Two recent developments have given Professor Cook hope that professional colleagues and the competitive horse world may be ready to accept his arguments for the benefits of bitless bridles. The November 2009 edition of the Equine Veterinary Journal carried a paper co-written with Daniel Mills, professor of veterinary behavioural medicine at the University of Lincoln, directly comparing the performance of four horses ridden with a conventional snaffle bridle and his own design.

The study took place at the US Certified Horsemanship Association conference in October 2008 in which the horses carried out two four-minute exercises with the same rider, which were viewed by an independent judge.
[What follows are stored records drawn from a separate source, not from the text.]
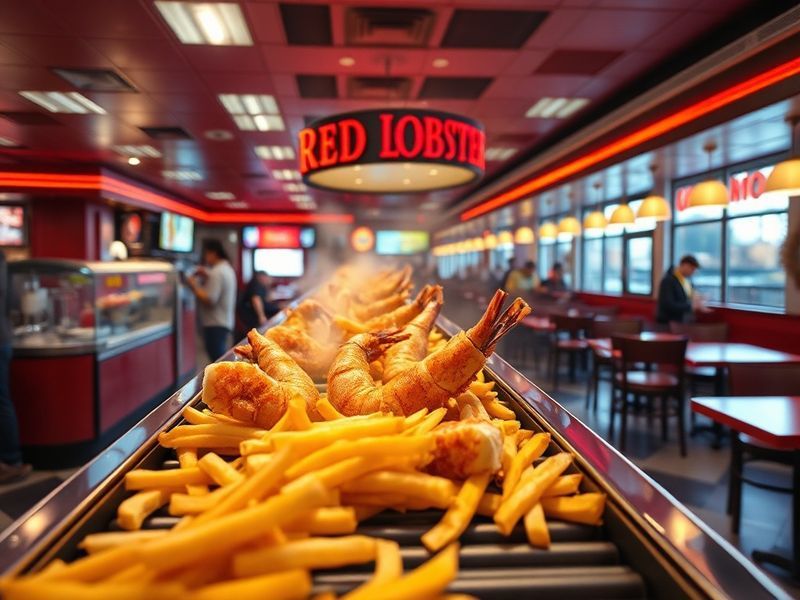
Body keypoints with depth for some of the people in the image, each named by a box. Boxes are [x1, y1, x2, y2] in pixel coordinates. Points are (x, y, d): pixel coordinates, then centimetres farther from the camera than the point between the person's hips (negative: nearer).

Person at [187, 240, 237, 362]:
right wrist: (206, 276, 14)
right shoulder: (227, 268, 14)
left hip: (215, 325, -10)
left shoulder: (217, 272, -17)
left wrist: (194, 286, -12)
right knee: (221, 359, 16)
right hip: (225, 322, 10)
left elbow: (210, 300, -22)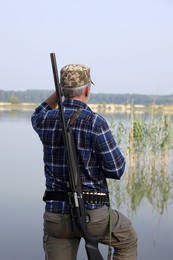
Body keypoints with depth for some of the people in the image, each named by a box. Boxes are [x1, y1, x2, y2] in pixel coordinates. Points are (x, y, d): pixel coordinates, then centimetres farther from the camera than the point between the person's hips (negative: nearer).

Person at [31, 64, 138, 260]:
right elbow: (116, 169, -12)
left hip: (56, 214, 4)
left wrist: (61, 89, 24)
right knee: (128, 240, 27)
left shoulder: (46, 121, 1)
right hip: (92, 213, -3)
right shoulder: (95, 122, -16)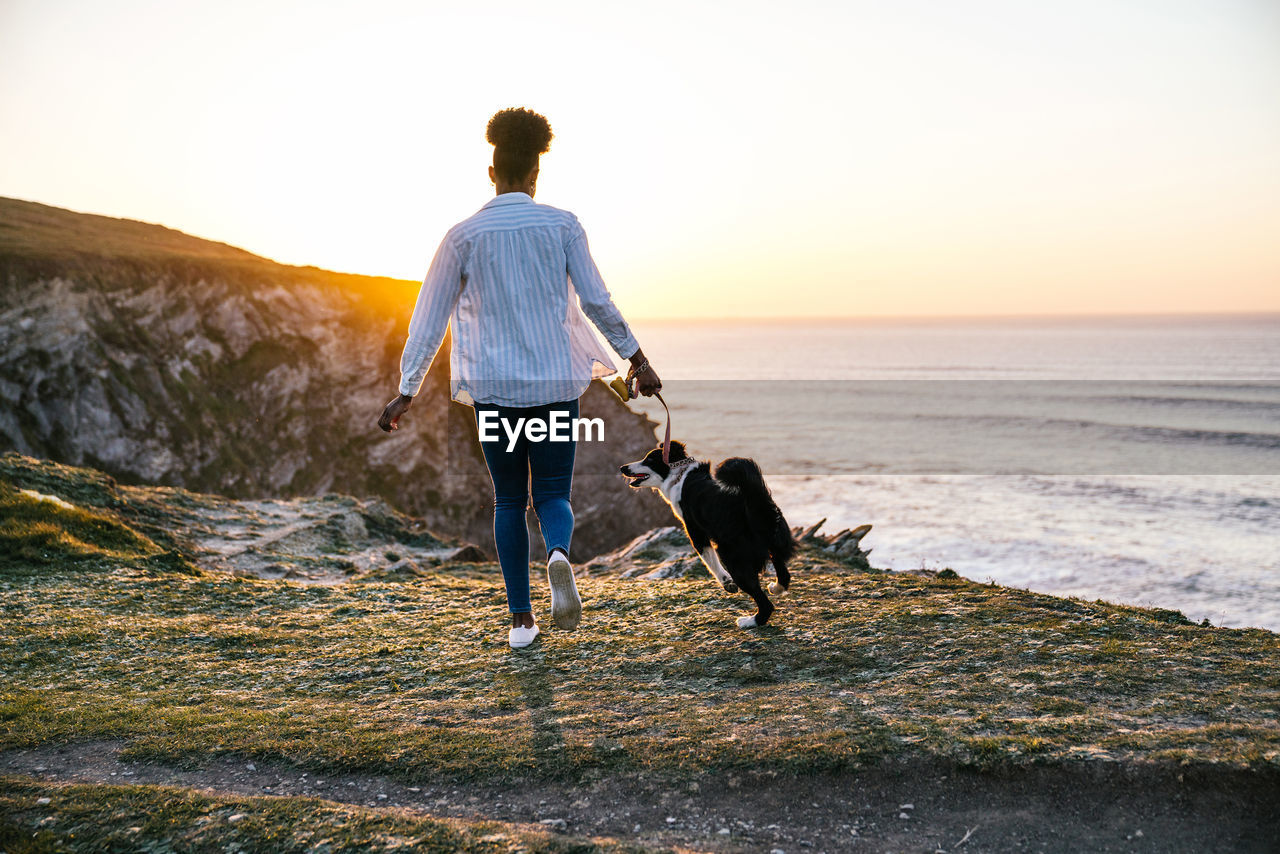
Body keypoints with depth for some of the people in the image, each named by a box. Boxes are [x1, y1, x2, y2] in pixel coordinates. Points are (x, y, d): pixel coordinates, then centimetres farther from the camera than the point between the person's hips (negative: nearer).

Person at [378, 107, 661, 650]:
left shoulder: (464, 235, -1)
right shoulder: (562, 226, -2)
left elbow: (429, 318, 0)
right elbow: (597, 303, -3)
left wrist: (406, 393, 5)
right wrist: (637, 360, 7)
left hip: (493, 386, 1)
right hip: (555, 382, 0)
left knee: (509, 499, 12)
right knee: (553, 493, 8)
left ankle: (521, 619, 11)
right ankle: (559, 555, -27)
Two of the horses had never been ridden with a bitless bridle before and in the overall group there was an average 75% improvement in the performance after switching to the new bridle.

Professor Cook hopes that now the study has appeared in a reputable journal, other equine scientists will be persuaded to conduct research on the behavioural and physiological effects of the bit. Even more importantly, the equine sports authorities have begun to show a willingness to consider a change in the rules.

In 2008, the Dutch equestrian authority became the first association to allow the use of the crossunder bridle in its dressage and driving competitions and the South African association followed suit last year.

If the international body, the FEI, and the larger national associations can be persuaded to review their rules, the bitless bridle could eventually be permitted in all equine sports. A proposal was being considered by the US Equestrian Federation as this issue of Veterinary Practice went to press.

“I don’t know whether they are ready to accept this change just yet but I am optimistic and feel we have reached a tipping point. But even if it doesn’t happen this time, I will still keep hammering away. I am 78 and may be getting on a little but I haven’t finished yet.”